Esta temporada del Real Zaragoza está resultando tan grotesca y, de nuevo, tan frustrante que cualquier migaja se saborea como un manjar. El punto de ayer de Oviedo, conseguido gracias a un heroico Ratón en un mal partido colectivo, se entiende como un extraordinario botín: la línea del descenso se aleja un punto más (a cinco) y queda una jornada menos (afortunadamente). El guardameta acabó injustamente expulsado por uno de esos árbitros que reparten histeria por la Segunda, esta vez Figueroa Vázquez, pero tampoco debería ser necesario volver a anunciar a los cuatro vientos que en los últimos minutos hay que estar más en el suelo que en pie. Y no por Ratón. Más habilidad, por favor.

Queda un poco menos para que esta agonía termine y poco para cruzar la deshonrosa línea de meta de la salvación. Aunque el trabajo adelantado es importante, será entonces el turno de Lalo Arantegui, la figura sobre la que se clavarán todas las miradas y cuyas decisiones determinarán el destino que tendrá para el Real Zaragoza la próxima temporada. El director deportivo es un hombre de campo, de perfil discreto, que recorre mundo de Sudamérica al este de Europa y que está preparando un proyecto de autor, con apuestas con un marcado cariz personal. Lalo ya sabe, como lo sabe cualquiera que haya seguido con regularidad al equipo este año, qué es lo que no ha funcionado.

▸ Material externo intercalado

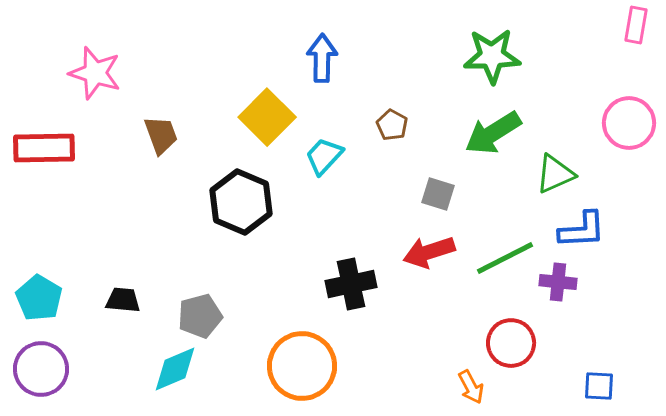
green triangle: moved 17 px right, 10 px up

Han sido muchas cosas, excesivas, pero es más que manifiesto que la SAD erró el tiro en la elección de los entrenadores, figura capital, y que los nombres que debían convertir el barco en un transatlántico han naufragado. Juliá construyó una plantilla con un conglomerado de apellidos resplandecientes, dignos de un estupendo cartel publicitario. La contratación de Samaras en febrero fue el bis perfecto de esa verbena. El último error en una dirección equivocada. El plan ha fracasado porque el pasado no gana partidos. Esa es la confusión en la que Lalo no debe caer.